Beantworte anhand des Lesetextes zum Psychothriller „Happy New Year“ diese Fragen:
1. Zu welchen beiden Anlässen im Jahr kommt das Grüppchen zusammen?
2. Welchen Beruf hat Max?
3. Was ist Jennifers letztes Lebenszeichen?

■ **LESETEXT**
*****

Es ist Silvester, und fast alles wie immer bei den befreundeten Ehepaaren Lollo und Max, Frederik und Nina. Wie jedes Jahr verbringen sie die letzte Nacht des Jahres zusammen, auch wenn sie sich im Grunde auseinandergelebt haben und nicht mehr viel zu sagen haben. Doch insbesondere die jahrzehntelange Freundschaft der Frauen, Lollo, Nina und Malena scheint der Kitt zu sein, der zumindest zweimal im Jahr das Grüppchen zusammenhält, Silvester eben und Mittsommernacht. Das ist der Ausgangspunkt von Malin Stehns Psychothriller "Happy New Year"

Diesmal allerdings verlässt Nina ihr Zuhause mit gemischten Gefühlen, denn die großem Töchter feiern dort erstmal alleine eine Party, und Nina traut Lollos Tochter Jennifer nicht so recht über den Weg, die schon immer das Risiko liebte und das eigene Kind, wie sie fand, auf falsche Gedanken brachte.

Die Silvesterparty im Haus des wohlhabenden Immobilienmaklers Max und seiner statusbewussten Frau Lollo ist für Fredrik nur mit viel Alkohol zu ertragen, das Protzgehabe der beiden geht dem Lehrer jedes Mal auf die Nerven. Der Neujahrstag beginnt nicht nur mit einem Kater, sondern auch mit vielen Fragezeichen: Denn Jennifer hatte die Party, die ziemlich schnell aus dem Ruder gelaufen ist, vor Mitternacht verlassen, um nach Hause zu fahren, ganz untypisch früh. Doch dort ist die 17-jährige nicht angekommen. Eine SMS kurz vor Mitternacht mit Neujahrsgrüßen ist das letzte Lebenszeichen.

Ein vermisstes Kind, das ist der Alptraum für jede Familie. Bei aller Oberflächlichkeit bilden Max und Lollo da keine Ausnahme. Mit jedem Tag der Ungewissheit steigt die Spannung. In ihrem Versuch, mehr über Jennifers Kontakte herauszufinden, muss Lollo feststellen, dass sie ihre Tochter eigentlich gar nicht richtig kennt und Jennifer einige dunkle Geheimnisse hatte. Doch damit ist sie offenbar nicht die einzige.

Malin Stehn schafft es, immer wieder Verdachtsmomente gegen ihre Protagonisten zu legen und Andeutungen zu machen, die gewissen Schlüsse nahelegen und dann doch widerlegt werden. Ihre Finten sorgen für die Leser immer wieder für Überraschungsmomente und einem immer wieder neuen Blick auf das Geschehen während die scheinbar heile Welt ebenso zerfasert wie die alte Freundschaft. Die Lösung des Rätsels ist überraschend, doch bis dahin werden Persönlickeiten seziert und Grenzsituationen ausgekostet. "Happy New Year" ist nichts besinnlich-hyggeliges zur Weihnachtszeit, sondern Spannung in dunkler Jahreszeit. Dabei lässt sich die Autorin manchmal vielleicht etwas viel Zeit, zur Sache zu kommen. Aber letztlich schadet dass der Spannung nicht.

*****

■ **GEGEBENES MATERIAL**
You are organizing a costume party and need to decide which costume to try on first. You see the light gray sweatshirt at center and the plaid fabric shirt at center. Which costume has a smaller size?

*****

■ **LÖSUNG**
1. Das Grüppchen kommt an Silvester und zur Mittsommernacht zusammen.
2. Max ist Immobilienmakler.
3. Ihr letztes Lebenszeichen ist eine SMS mit Neujahrsgrüßen kurz vor Mitternacht.